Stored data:
________________________________________

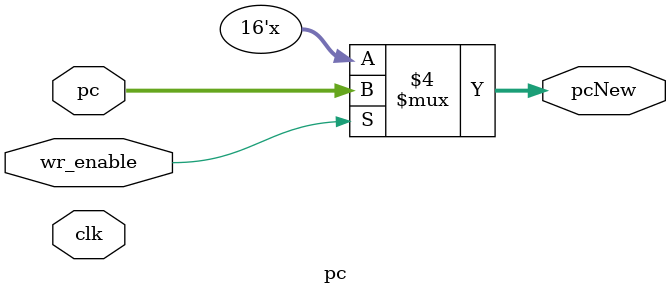
<source format=v>
`timescale 1 ns / 1 ps
module pc(input [15:0] pc,
        input clk, wr_enable,
        output reg [15:0] pcNew);
always@(*)
begin
        if(wr_enable == 1)                        //if wr_enable 1 then write pc 
                pcNew = pc;
        else;                                     //else do nothing
end
endmodule
</source>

________________________________________

▶ TASK INSTRUCTIONS: Where the word "input" shows up in a line of the entries above, copy that line.

▶ TASK RESULT:
module pc(input [15:0] pc,
        input clk, wr_enable,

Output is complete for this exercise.